14. Legal Basis for Processing (GDPR)

For users in the European Union, we process your personal data based on the following legal grounds:

  • Consent: When you create an account, enable tracking, grant permissions (e.g., notifications, microphone access), or agree to receive marketing emails.
  • Contract Performance: To provide the App's features and fulfill our subscription agreement with you.
  • Legitimate Interests: To improve the App, analyze usage patterns, prevent fraud, and ensure security—provided these interests do not override your privacy rights.
  • Legal Obligations: To comply with applicable laws and regulations.

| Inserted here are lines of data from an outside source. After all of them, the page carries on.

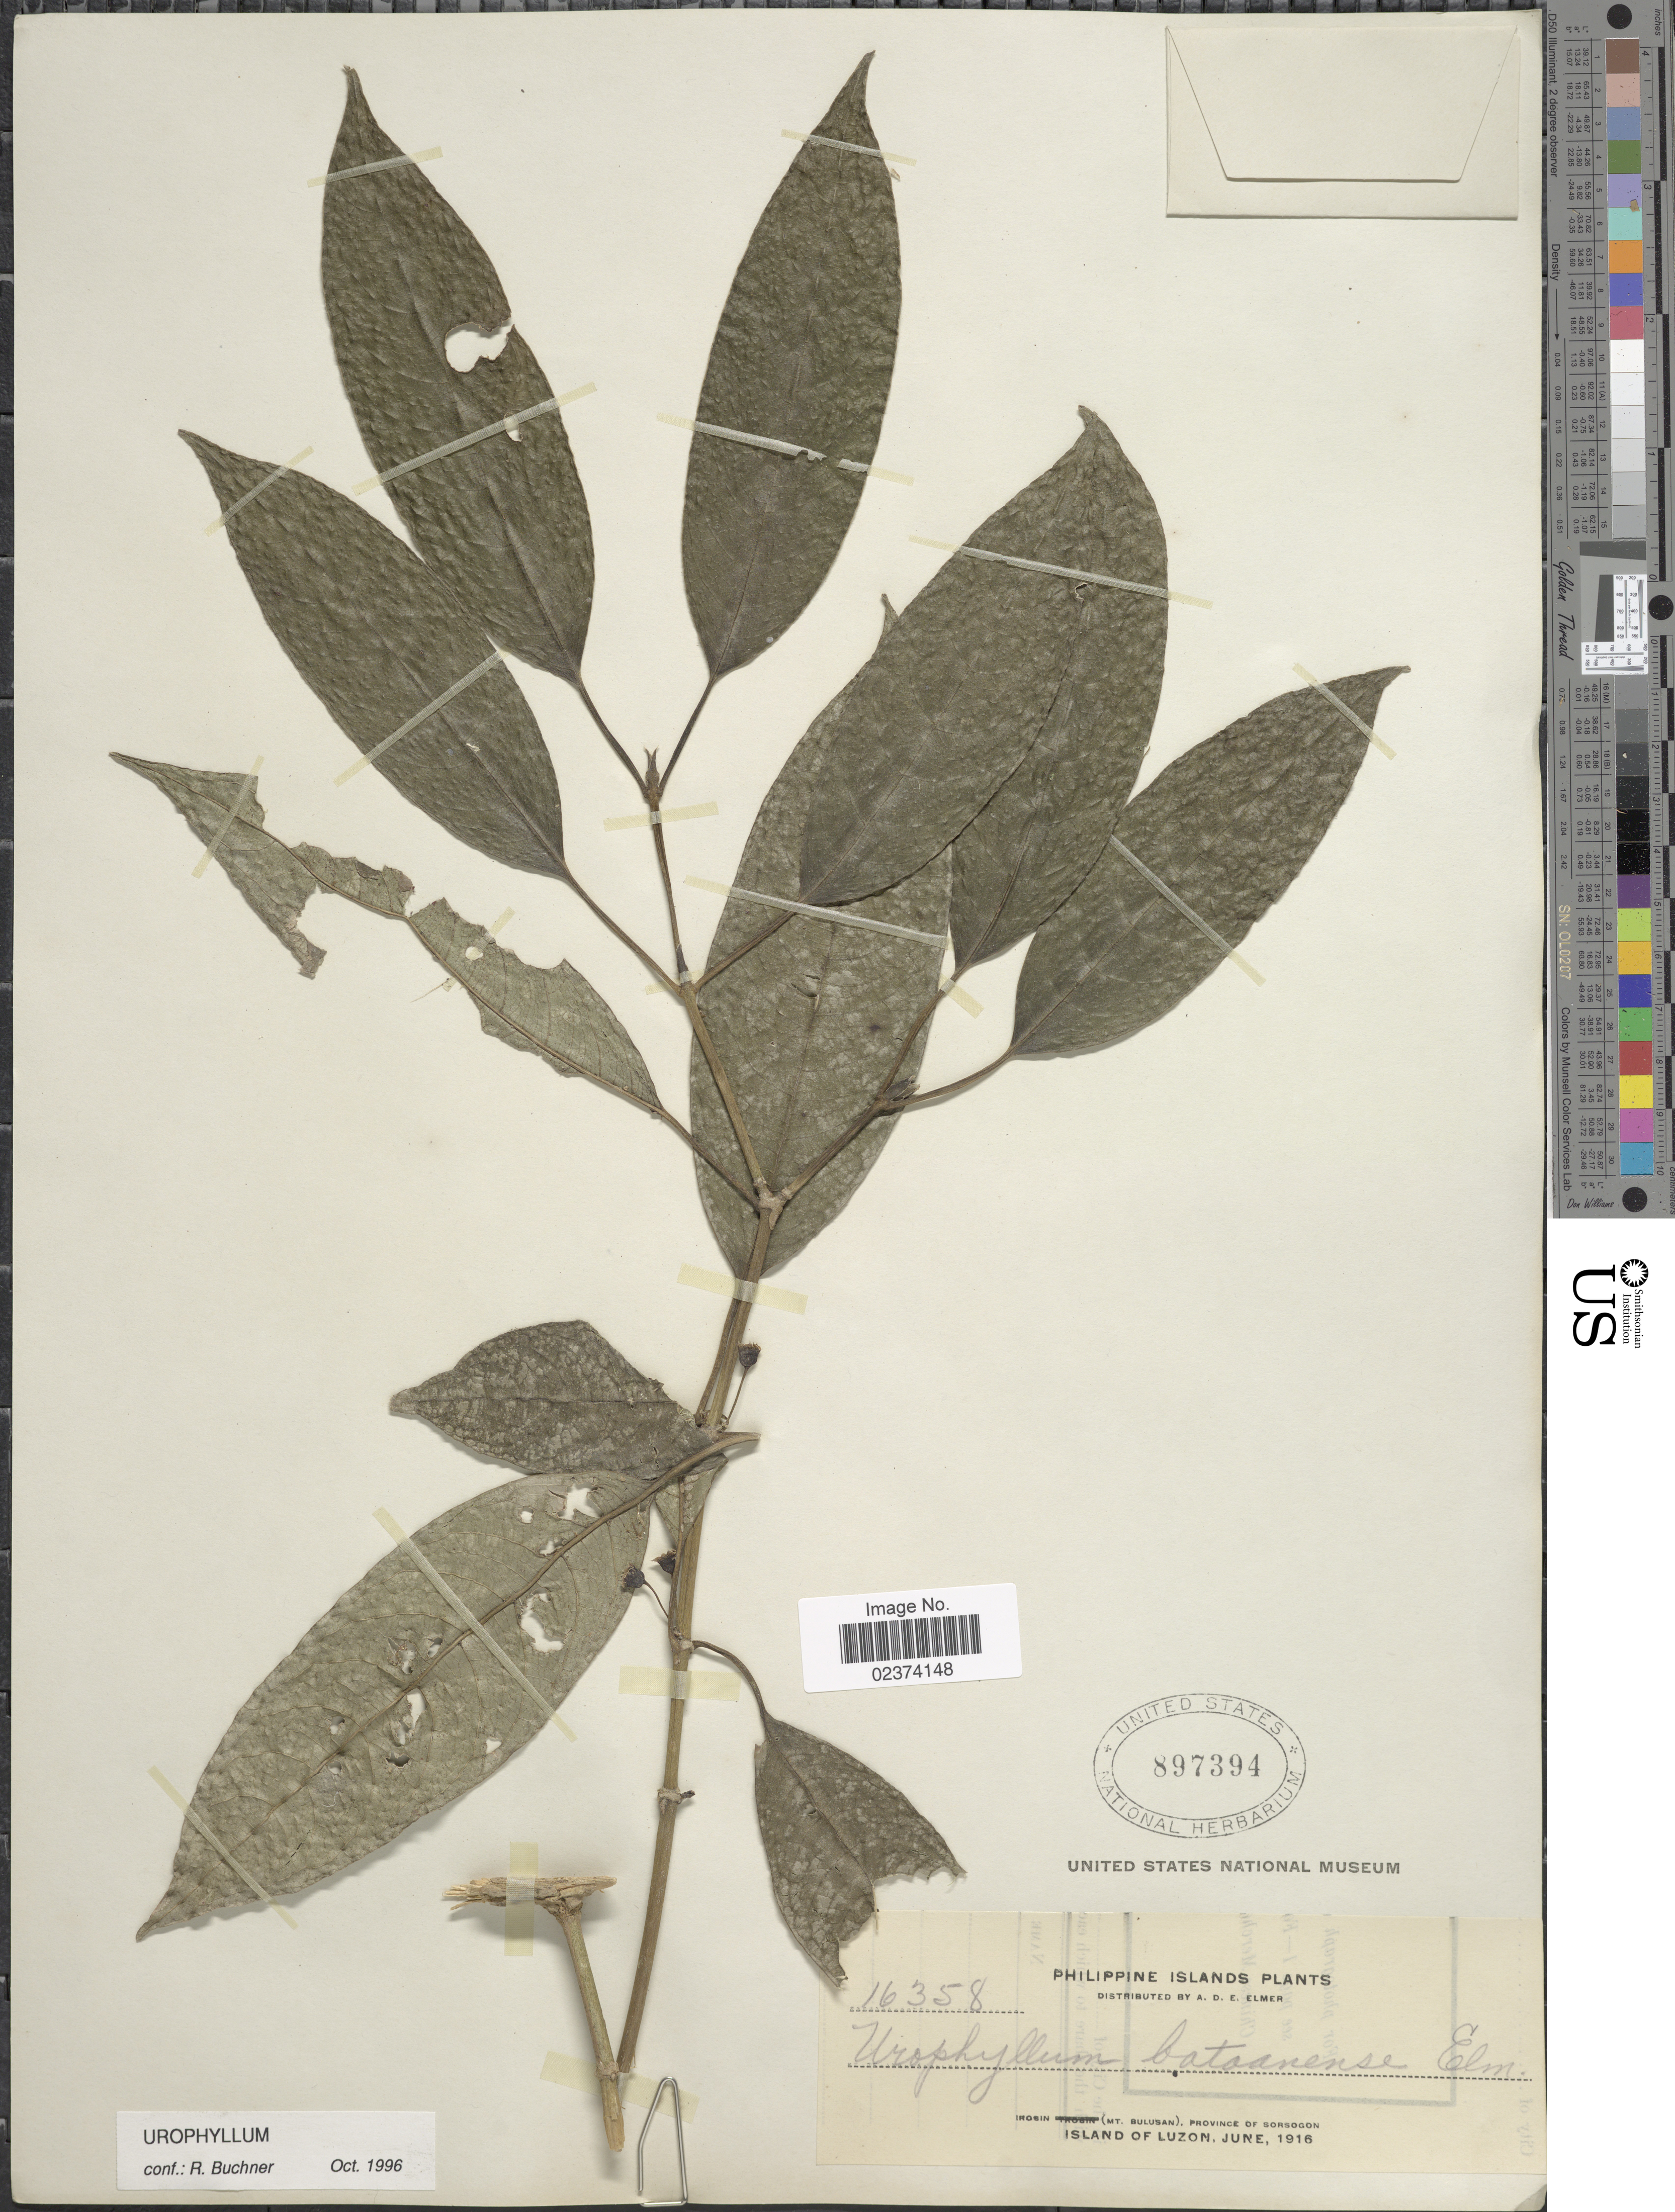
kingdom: Plantae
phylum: Tracheophyta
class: Magnoliopsida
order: Gentianales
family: Rubiaceae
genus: Urophyllum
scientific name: Urophyllum sp.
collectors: A. D. E. Elmer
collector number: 16358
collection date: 1916-06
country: Philippines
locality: Irosin (Mt. Bulusan), Province of Sorsogon, Island of Luzon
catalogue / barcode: US 897394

You have the right to withdraw consent at any time, object to processing based on legitimate interests, and lodge a complaint with your local data protection authority.

15. Summary of Key Points

  • Account Creation is Optional: You can use most features without registering.
  • Data Collection: We collect anonymous usage data, optional profile information (if you register), AI interaction data, and device/technical information.
  • Third-Party Services: We use Firebase, OpenAI, Google Gemini, RevenueCat, AppsFlyer (mobile measurement), Meta Conversions API (server-side, no Facebook SDK), Google Ads Enhanced Conversions, and Google Analytics to power and measure the App.
  • Data Storage: Backend in Germany (Strato servers), Firebase (Google Cloud), and some data stored locally on your device.
  • Data Retention: Anonymous data stored indefinitely, OpenAI retains data for 30 days, chat messages stored indefinitely (unless you delete your account).
  • Email Communications: If you create an account, we may send service emails and (with your consent or as permitted by law) learning tips and offers — every marketing email has an unsubscribe link.
  • Your Rights: Access, edit, and delete your data; control tracking, notifications, and marketing emails; request data portability (GDPR).
  • Security: All data encrypted in transit (SSL/TLS); server-level security for stored data.
  • No Data Selling: We never sell your personal information to third parties.